Competing on quality: Can it be done?
Coalitions struggle over outcomes measurement
The concept is admirable: Remove health plans as an intermediary between doctor and patient, and hold providers directly accountable for their quality of care.
But ambitious programs in Minneapolis/St. Paul, MN, and Des Moines, IA, designed to do that have encountered major stumbling blocks in their development of outcomes measurement.
As consumers choose among care systems of doctors, hospitals, and other medical providers rather than health plans, their selections are based largely on cost.
In Minneapolis and St. Paul, consumers can review charts of patient satisfaction data, including patient sentiments about waiting time and physician advice and explanations. But the purchaser coalitions in both communities have yet to determine how to provide statistically valid information on clinical quality.
"You need a lot of patient volume to do outcomes measures at the [care system] level, as we’d like to report them," says Steve Wetzell, executive director of policy and public affairs for the Buyers Health Care Action Group, an employer coalition based in Minneapolis.
"It’s also expensive to do," he says. "Unless we can get other purchasers to share the cost for that and share data, it’s very difficult for us to do."
Wetzell and his counterparts at the Community Health Purchasing Corp. in Des Moines are trying to develop partnerships with public and private payers to collect and report outcomes data. One problem with that tactic, however, is that the care systems are distinct (physicians may join only one), while patients in other health plans commonly move among a wide mix of providers, making them less directly accountable. (For more information on the Buyers Health Care Action Group, see Patient Satisfaction & Outcomes Management, December 1996, p. 133.)
The Iowa coalition will test a collection of diabetes, depression, breast cancer, and asthma measures developed by the Foundation for Accountability (FACCT) in Portland, OR. Meanwhile, both groups hope for an evolution toward outcomes.
"Our measurement strategy is really our growth strategy, to increase the number of people who are purchasing in this marketplace on this basis," says Patricia Drury, MBA, director of quality for the Minnesota coalition.
Despite the obstacles encountered over outcomes measurement, the consumer choice programs in Minnesota and Iowa have proven to be successful models of reform.
The Minnesota program, which began in January, covers about 120,000 patients in 20 care systems. Primary care physicians can join only one care system, eliminating the typical scenario in which doctors contract with every health plan. In fact, the health plan is out of the picture unless the plan holds a contract to conduct administrative tasks.
Buyers Health Care Action Group, while still relatively small, has gained popularity, says Wetzell. "A number of our employers eliminated other managed care options because this offered so many providers at such a competitive price," he says.
Benefits are the same, but prices vary
All care systems offer the same benefit package, although they may set gatekeeping rules. Care systems also may compete on price, which is generally reflected in the premiums; there is a $37 monthly difference for family coverage between lowest cost and highest cost group of doctors, says Wetzell.

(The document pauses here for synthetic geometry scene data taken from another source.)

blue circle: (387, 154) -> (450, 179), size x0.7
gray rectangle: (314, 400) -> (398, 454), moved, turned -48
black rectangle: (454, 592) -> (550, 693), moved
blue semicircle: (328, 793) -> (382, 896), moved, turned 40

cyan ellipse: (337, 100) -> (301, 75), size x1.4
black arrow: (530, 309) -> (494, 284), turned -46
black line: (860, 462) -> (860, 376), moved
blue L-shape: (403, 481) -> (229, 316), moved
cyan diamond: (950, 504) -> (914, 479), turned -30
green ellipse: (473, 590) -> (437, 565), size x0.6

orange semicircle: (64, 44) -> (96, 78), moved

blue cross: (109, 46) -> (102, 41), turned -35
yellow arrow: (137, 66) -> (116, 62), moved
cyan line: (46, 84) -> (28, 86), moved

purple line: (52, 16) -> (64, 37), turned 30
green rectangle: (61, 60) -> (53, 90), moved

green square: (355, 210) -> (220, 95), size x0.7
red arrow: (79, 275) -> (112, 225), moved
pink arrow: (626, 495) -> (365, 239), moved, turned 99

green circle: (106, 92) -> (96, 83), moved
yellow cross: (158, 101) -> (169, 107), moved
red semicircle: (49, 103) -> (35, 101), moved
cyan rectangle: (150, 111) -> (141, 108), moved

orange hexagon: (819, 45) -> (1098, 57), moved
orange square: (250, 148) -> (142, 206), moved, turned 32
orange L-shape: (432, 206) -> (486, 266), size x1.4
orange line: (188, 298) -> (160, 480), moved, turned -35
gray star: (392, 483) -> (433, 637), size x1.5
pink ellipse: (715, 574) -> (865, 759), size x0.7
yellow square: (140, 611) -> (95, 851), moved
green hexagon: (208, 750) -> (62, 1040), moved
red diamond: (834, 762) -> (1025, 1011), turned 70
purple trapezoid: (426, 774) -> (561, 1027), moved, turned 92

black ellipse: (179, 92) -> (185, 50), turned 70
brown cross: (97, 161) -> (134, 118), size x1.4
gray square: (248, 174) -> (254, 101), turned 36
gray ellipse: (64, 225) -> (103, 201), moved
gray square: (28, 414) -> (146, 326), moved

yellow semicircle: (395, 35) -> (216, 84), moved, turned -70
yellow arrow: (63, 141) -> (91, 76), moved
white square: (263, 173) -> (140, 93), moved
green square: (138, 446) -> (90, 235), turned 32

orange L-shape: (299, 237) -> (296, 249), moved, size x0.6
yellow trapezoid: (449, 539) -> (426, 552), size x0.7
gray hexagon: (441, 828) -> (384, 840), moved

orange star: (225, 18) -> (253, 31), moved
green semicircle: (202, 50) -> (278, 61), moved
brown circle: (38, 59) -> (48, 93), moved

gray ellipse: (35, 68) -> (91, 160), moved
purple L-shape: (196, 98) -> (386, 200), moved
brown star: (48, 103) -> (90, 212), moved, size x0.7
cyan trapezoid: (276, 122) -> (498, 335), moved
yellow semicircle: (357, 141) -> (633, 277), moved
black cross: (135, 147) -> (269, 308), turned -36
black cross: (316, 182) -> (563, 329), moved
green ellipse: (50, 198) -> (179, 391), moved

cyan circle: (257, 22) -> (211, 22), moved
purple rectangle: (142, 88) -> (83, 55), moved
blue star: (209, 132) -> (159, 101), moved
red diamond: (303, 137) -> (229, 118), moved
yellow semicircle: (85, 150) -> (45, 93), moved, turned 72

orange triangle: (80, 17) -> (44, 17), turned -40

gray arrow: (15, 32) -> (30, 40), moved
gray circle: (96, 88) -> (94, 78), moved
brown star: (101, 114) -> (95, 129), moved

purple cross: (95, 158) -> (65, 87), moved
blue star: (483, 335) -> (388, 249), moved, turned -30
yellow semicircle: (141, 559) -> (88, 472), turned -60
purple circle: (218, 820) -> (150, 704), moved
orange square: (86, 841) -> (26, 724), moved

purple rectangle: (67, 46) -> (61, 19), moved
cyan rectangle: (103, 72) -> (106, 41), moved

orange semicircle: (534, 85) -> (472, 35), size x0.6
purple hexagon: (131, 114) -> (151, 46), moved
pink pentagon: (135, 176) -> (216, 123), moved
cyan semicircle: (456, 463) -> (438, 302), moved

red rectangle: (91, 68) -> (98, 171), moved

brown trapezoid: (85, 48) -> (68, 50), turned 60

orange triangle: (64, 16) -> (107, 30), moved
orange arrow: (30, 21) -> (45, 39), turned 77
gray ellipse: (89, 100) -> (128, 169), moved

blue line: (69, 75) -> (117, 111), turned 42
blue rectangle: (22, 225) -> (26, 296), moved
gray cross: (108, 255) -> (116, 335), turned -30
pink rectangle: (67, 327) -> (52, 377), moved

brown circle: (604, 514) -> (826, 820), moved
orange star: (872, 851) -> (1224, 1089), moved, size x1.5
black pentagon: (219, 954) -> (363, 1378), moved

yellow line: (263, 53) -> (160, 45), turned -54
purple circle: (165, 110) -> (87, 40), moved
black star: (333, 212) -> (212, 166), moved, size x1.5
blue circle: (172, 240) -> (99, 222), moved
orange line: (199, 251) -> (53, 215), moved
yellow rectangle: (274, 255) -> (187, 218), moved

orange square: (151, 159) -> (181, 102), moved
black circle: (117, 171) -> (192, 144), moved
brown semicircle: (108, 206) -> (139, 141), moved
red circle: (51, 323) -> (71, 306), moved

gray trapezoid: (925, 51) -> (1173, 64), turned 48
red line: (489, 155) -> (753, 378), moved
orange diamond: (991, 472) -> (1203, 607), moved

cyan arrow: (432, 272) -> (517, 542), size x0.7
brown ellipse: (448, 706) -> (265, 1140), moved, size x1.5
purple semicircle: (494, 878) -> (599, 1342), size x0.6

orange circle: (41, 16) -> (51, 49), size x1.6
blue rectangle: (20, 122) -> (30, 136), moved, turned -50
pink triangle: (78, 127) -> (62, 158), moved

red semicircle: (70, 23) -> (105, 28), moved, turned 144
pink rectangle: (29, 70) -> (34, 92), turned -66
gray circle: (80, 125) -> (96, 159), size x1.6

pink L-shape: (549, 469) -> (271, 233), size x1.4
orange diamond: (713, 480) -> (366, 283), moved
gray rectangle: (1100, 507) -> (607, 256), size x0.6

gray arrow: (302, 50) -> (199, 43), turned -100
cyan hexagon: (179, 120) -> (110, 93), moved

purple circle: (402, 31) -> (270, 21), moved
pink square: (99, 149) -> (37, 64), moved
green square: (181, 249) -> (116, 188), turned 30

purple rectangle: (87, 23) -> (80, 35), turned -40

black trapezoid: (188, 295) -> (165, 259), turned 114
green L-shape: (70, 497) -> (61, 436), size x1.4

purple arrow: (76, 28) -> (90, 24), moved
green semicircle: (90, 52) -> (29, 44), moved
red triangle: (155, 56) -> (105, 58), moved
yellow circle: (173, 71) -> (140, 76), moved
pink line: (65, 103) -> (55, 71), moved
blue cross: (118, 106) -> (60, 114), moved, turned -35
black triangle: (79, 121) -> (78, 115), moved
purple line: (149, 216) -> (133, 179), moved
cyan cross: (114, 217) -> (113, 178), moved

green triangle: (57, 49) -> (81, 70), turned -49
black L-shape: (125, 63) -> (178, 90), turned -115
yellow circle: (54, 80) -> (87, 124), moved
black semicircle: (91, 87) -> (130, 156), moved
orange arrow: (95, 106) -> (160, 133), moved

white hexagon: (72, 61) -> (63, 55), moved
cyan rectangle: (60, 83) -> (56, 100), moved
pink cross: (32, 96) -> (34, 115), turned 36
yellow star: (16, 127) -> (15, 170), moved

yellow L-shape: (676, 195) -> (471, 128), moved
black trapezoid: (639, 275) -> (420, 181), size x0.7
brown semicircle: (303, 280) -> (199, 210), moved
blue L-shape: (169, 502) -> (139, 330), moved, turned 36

Out of the 23 companies that offer the program, 17 implemented different premiums depending on which group of doctors an employee selects. In those cases, about 5% of the beneficiaries changed providers. Yet when employers set no price differentials, less than 1% of members changed providers, says Wetzell.
"That indicates that there is price sensitivity," he says. "Beneficiaries are willing to shop if there’s a financial incentive to do so."
Program members also sought the patient satisfaction measures, which were provided in a booklet and on the Internet. "Some [people] value the quality information more," says Wetzell. "Some value the price more. Some don’t want to give up their doctors under any circumstances. Individual consumer values are going to determine why consumers make their decisions."
For two years, price differences and provider lists have dominated the choice of members in the Community Health Purchasing Corp. of Iowa, which encompasses 30,000 eligible lives and 30 self-insured corporations. "Consumer information will be the third part of the equation," says Paul Pietzsch, MPH, president of Community Health.
In 1998, the Iowa group will conduct a patient satisfaction survey using the Consumer Assessment of Health Plans tool developed by the federal Agency for Health Care Policy and Research in Rockville, MD. The Iowa group is also collaborating with FACCT and the Buyers Health Care Action Group to resolve outcomes measurement problems.
Pietzsch predicts that the care system model will continue to grow, both in members and in communities willing to try it. In this model, which has received national media attention as a possible next phase of health care delivery, managed care organizations are limited to ancillary administrative roles.
"It solves a lot of the backlash issues of managed care," says Pietzsch. "It’s a return to the provider-patient relationship rather than having the patient and provider separated by some intermediary."